God IS Good!
I’m sure, like me, you had a wonderful Thanksgiving holiday, and of course, ate too much of all those wonderful dishes that were set before you! Last Sunday at church I reported [rather, boasted] to our Victory Class that I had been treated on Thanksgiving Day to some of the best ribs I had ever eaten, and not wanting to offend the chef, I certainly did my part by putting away more than any man should legally be allowed to consume. I am absolutely sure that Laurie married the right guy when she said “I do” to Aaron, and I’m so glad to have him and his culinary abilities in the family!
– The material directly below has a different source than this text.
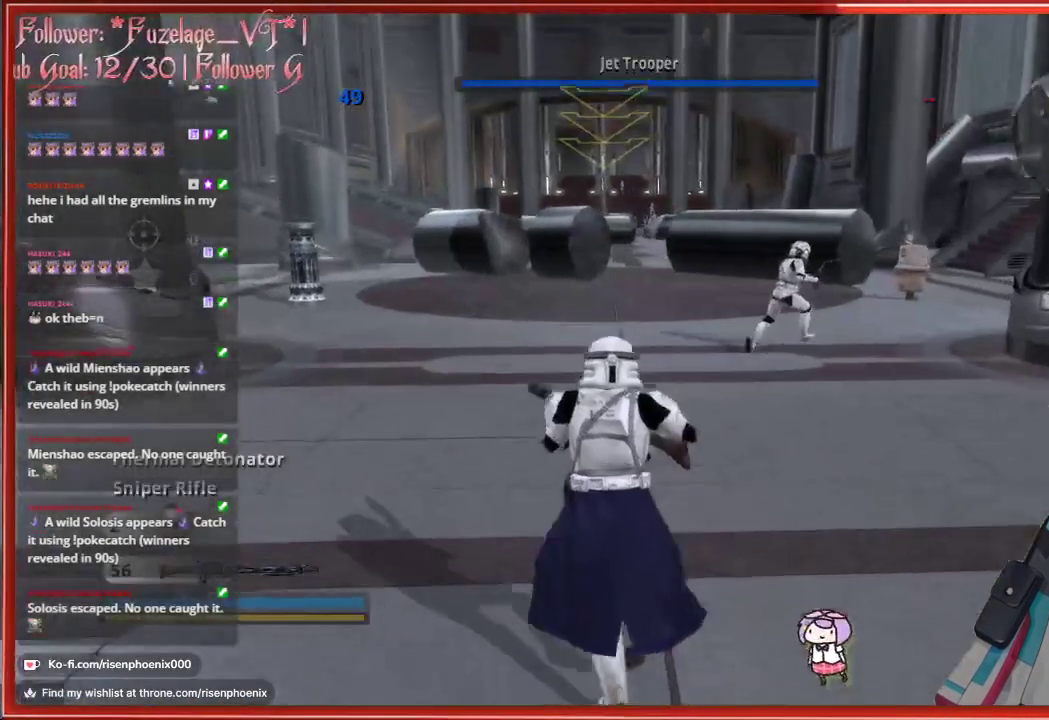
{"buttons": [], "left_stick": "center", "right_stick": "center", "events": [[300, "R3", "down"], [400, "R3", "up"], [417, "left_stick", "center"]]}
I am grateful for the privilege of living in the “land of plenty,” and I certainly recognize that “every good and perfect gift cometh from above.” It is to my shame, however, that I sometimes begin to take these “gifts” for granted, and fail to even say thank you to the One Who gives them. Maybe at times I mistakenly think that I deserve them, or that things “just happen,” or that God is “obligated” to give them to me. Many times in expressing thankfulness I say “God’s been good,” and He has, but maybe even in wording it that way I put His goodness into a context that implies that His goodness is a reality only because He has blessed me. The truth is, God IS good, and only He possesses the moral attribute of goodness in His essential nature. No doubt about it, His goodness eternally moves Him to communicate Himself to me through His love, His benevolence, His mercy, and His grace, and praise His name, He always has my best interest at heart.
This article was prompted by a verse I just read in the book of Romans in my daily Bible reading. In chapter 2, verse 4, Paul asked this question: “Or despisest thou the riches of his goodness and forbearance and longsuffering; not knowing that the goodness of God leadeth thee to repentance?” I’m thinking, how might I be “despising” the goodness of God? The word “despise” in this particular place in Scripture means “to think amiss; to treat with neglect; to render of none effect; to draw wrong conclusions about its purpose.” Paul is reminding me that God’s objective in exercising His goodness is repentance. If I “misuse” His goodness by an attitude that I deserve it, I can actually become more hardened rather than humbled by it. By God’s goodness I am obligated and engaged to humbly love and serve Him, my loving benefactor. Thank you, God, for being good, and for expressing your goodness to me in so many ways. And all God’s people said - Amen!